# X is the pet name for Y



## seitt

Greetings

Please. how can I say the following?
X is the pet name for Y
E.g.
Ibo is the pet name for Ibrahim.

Every blessing,

Simon


----------



## themadprogramer

Well, the most common word for pet/nick name in Turkish is "takma ad/isim".

E.g.
Cavuş, Cavidan'ın takma adıdır.


----------



## seitt

Many thanks – can your sentence be used both to say that one particular Cavidan whom you know has been given the pet name of Cavuş, and also to generalize that all the Cavidans in the world can, at least in theory, be called Cavuş?


----------



## themadprogramer

I suppose so.

After all İbo is the Turkish equivalent of Abe for Abraham

HOWEVER

Takma ad doesn't necessarily have to be like this.

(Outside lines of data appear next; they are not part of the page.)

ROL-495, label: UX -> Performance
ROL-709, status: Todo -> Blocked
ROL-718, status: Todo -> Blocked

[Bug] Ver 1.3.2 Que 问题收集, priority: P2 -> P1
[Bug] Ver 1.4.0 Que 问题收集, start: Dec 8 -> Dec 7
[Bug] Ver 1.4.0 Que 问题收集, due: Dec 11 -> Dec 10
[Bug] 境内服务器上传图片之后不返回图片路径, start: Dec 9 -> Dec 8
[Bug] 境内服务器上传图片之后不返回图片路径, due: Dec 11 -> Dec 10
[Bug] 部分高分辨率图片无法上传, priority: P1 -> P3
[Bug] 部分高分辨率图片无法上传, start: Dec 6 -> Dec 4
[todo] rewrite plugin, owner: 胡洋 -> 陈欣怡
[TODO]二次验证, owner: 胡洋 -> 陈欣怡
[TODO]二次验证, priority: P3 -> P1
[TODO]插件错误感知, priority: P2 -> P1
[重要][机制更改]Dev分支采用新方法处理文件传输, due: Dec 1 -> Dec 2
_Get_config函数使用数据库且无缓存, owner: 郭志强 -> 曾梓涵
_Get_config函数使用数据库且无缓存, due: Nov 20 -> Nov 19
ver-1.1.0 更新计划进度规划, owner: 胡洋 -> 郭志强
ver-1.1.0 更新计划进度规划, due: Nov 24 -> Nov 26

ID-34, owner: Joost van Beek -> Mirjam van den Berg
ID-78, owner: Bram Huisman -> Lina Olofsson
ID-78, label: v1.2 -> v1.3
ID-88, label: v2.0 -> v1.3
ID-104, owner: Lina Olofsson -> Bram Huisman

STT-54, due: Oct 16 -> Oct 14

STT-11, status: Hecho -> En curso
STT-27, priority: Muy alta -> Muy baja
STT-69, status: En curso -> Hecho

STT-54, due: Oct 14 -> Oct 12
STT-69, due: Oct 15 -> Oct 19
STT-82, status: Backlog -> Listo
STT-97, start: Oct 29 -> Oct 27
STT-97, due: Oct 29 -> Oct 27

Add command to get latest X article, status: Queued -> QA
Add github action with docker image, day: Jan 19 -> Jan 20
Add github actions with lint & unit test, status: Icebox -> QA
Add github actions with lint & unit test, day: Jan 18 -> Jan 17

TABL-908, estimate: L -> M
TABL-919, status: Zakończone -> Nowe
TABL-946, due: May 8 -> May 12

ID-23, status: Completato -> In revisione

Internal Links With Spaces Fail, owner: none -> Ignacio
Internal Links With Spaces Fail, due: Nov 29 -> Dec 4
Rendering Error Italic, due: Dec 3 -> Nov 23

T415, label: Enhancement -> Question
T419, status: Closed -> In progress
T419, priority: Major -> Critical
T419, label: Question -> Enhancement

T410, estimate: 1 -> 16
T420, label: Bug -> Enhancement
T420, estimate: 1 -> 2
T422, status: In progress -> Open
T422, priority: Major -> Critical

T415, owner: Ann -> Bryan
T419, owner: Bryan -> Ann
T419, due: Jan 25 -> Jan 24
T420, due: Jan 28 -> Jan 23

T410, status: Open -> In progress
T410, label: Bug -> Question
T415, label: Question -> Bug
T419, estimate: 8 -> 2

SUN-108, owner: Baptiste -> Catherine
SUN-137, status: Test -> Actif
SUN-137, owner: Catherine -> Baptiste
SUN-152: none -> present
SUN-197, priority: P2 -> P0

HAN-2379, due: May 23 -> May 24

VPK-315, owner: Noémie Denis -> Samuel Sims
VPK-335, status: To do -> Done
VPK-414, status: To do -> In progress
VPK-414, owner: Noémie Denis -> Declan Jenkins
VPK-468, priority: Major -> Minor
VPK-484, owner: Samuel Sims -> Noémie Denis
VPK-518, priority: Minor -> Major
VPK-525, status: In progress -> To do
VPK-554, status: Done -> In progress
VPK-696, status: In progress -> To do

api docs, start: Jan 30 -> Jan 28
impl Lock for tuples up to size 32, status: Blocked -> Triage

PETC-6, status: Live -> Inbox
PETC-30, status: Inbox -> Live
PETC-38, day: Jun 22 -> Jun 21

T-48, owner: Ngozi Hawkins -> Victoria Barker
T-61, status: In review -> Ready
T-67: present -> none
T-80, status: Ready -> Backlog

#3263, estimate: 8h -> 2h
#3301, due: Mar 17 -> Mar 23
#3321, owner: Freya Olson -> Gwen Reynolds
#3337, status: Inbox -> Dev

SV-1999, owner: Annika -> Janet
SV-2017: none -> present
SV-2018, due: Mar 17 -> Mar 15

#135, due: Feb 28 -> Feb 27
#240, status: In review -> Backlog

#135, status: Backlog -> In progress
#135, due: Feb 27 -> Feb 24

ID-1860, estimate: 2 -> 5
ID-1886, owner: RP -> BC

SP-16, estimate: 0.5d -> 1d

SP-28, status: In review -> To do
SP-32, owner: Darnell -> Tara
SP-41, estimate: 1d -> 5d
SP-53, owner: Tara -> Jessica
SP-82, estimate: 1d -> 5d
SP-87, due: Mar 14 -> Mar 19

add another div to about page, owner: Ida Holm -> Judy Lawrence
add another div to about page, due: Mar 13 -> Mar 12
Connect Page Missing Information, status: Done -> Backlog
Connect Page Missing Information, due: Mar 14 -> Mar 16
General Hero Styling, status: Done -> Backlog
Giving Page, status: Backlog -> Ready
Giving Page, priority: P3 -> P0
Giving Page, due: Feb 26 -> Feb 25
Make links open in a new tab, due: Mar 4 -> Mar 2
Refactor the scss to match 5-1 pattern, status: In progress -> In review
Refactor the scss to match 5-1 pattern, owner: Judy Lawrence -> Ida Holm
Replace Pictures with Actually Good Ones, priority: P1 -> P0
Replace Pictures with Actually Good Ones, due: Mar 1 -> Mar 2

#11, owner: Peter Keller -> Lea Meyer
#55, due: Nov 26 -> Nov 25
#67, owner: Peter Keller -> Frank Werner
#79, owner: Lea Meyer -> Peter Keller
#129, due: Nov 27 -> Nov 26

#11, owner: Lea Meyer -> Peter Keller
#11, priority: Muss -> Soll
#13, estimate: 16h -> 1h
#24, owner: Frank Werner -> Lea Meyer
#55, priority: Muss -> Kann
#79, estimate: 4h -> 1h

I could arbitrarily give someone called seitt the "takma isim" Welsh-Corgi and it would still make sense.


----------



## Reverence

"Takma isim", "lakap", and "rumuz" are Turkish words for "nickname". If we're talking about diminutives, we need to find another word for that. There's mention of the term "küçültme ismi" in textbooks, but that's hardly ever used in daily speech. Most of the time, the word _kısaltma _is also used to denote pet names.

_İbrahim'in kısa hali İbo'dur.
Cavuş, Cavidan'ın kısaltmasıdır.
Hasan'a kısaca Haso derdik.
_etc.


----------



## seitt

Many thanks, most useful!


----------



## themadprogramer

Kısaltması is better in my opinion,
Though it also means acronym, so choose whichever suits the context best


----------